Vanguard’s Founder Calls For Better Fund Governance, Highlights Nine Emerging Issues
In a speech before the Mutual Fund Regulation and Compliance Conference entitled, "Mutual Funds in the Coming Century ... While We're At It, Let's Build A Better World," John Bogle called on the mutual fund industry to heed the Investment Company Act of 1940, which requires that mutual funds be managed in the interest of the fund shareholders, and not in the interest of their managers.
Mr. Bogle also identified "nine vital emerging issues" that he believes the mutual fund industry and the Securities and Exchange Commission (SEC) will have to address in order to ensure that mutual funds are managed and operated in the interest of their shareholders. Those nine issues are:
- Mutual fund management fees - Fees and operating costs incurred by equity funds have risen from $134 million in 1965 to $35 billion in 2003.
- The management fees paid by mutual funds vastly exceed those paid by pension accounts - Large pension funds pay management fees that are a fraction of those paid by mutual funds advised by the same manager.
- Disclosure of mutual fund executive compensation and fund holdings - Mutual fund executives should be held to the same standard of disclosure that applies to other corporate executives.
- Incubator funds - small, privately funded mutual funds not made available to the public - "upwardly bias investors' estimates of fund managers' ability, and thereby attract additional inflows." Mr. Bogle called on the SEC to ban the promotion of returns earned on incubator funds.
- 401(k) plans - Noting that most 401(k) plan arrangements are unregulated, Mr.

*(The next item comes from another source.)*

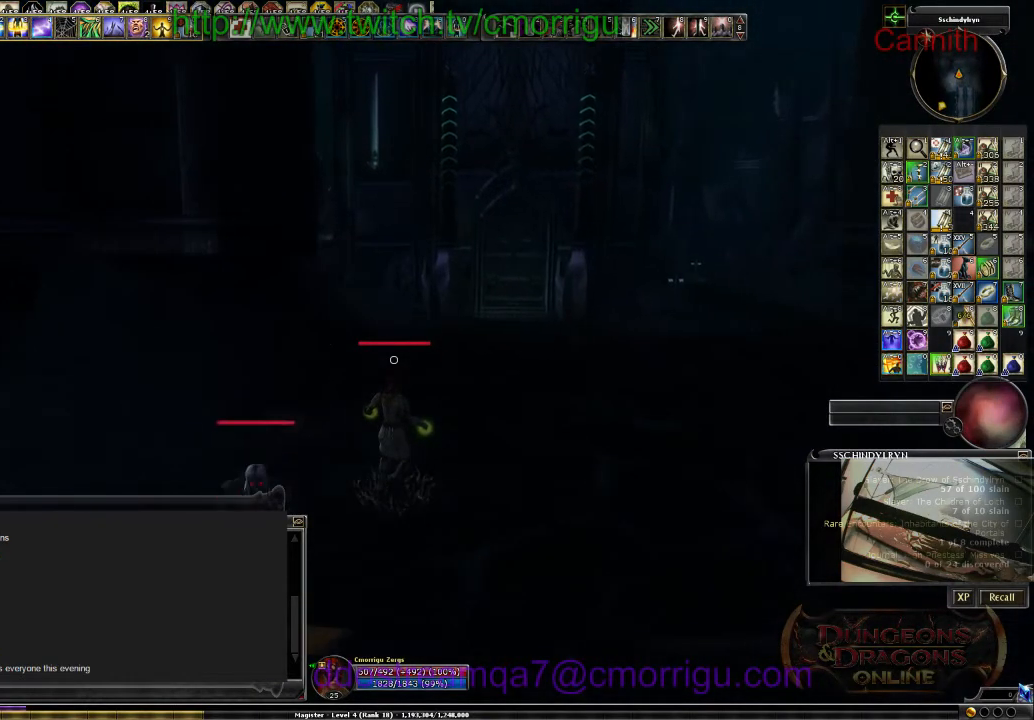
{"keys": ["w"], "events": []}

Bogle said that an investigation of these plans' administrative costs and advisory fees, and the sources of compensation paid to pension consultants should be a "high strategic priority."
- IPO allocations - Mr. Bogle said that it's time for a "comprehensive analysis" to examine if the funds which received allocations of "hot" IPOs in the recent stock market bubble were the funds whose buying power generated such allocations.
- Ownership of mutual fund managers - Mr. Bogle cited the "conglomeratization" of the mutual fund industry as the driving force behind the change in the industry's focus from one of stewardship to one of salesmanship.
- An economic study of the mutual fund industry - Mr. Bogle repeated his call for a comprehensive economic study of the mutual fund industry, focusing on the sources and uses of industry revenue.
- The structure of mutual fund governance - Stating that "Common sense often makes clear what statistics cannot prove," Mr. Bogle said that the SEC should require that mutual fund boards of directors have an independent chairman.
In closing, Mr. Bogle noted that the recent mutual fund scandals had demonstrated that, far too often, the fund manager was "driving the mutual fund car," counter to the requirements of the Investment Company Act of 1940. "It's time," he concluded, "to redress the gross imbalance of power between mutual fund managers and mutual fund investors by developing a more shareholder-oriented board structure."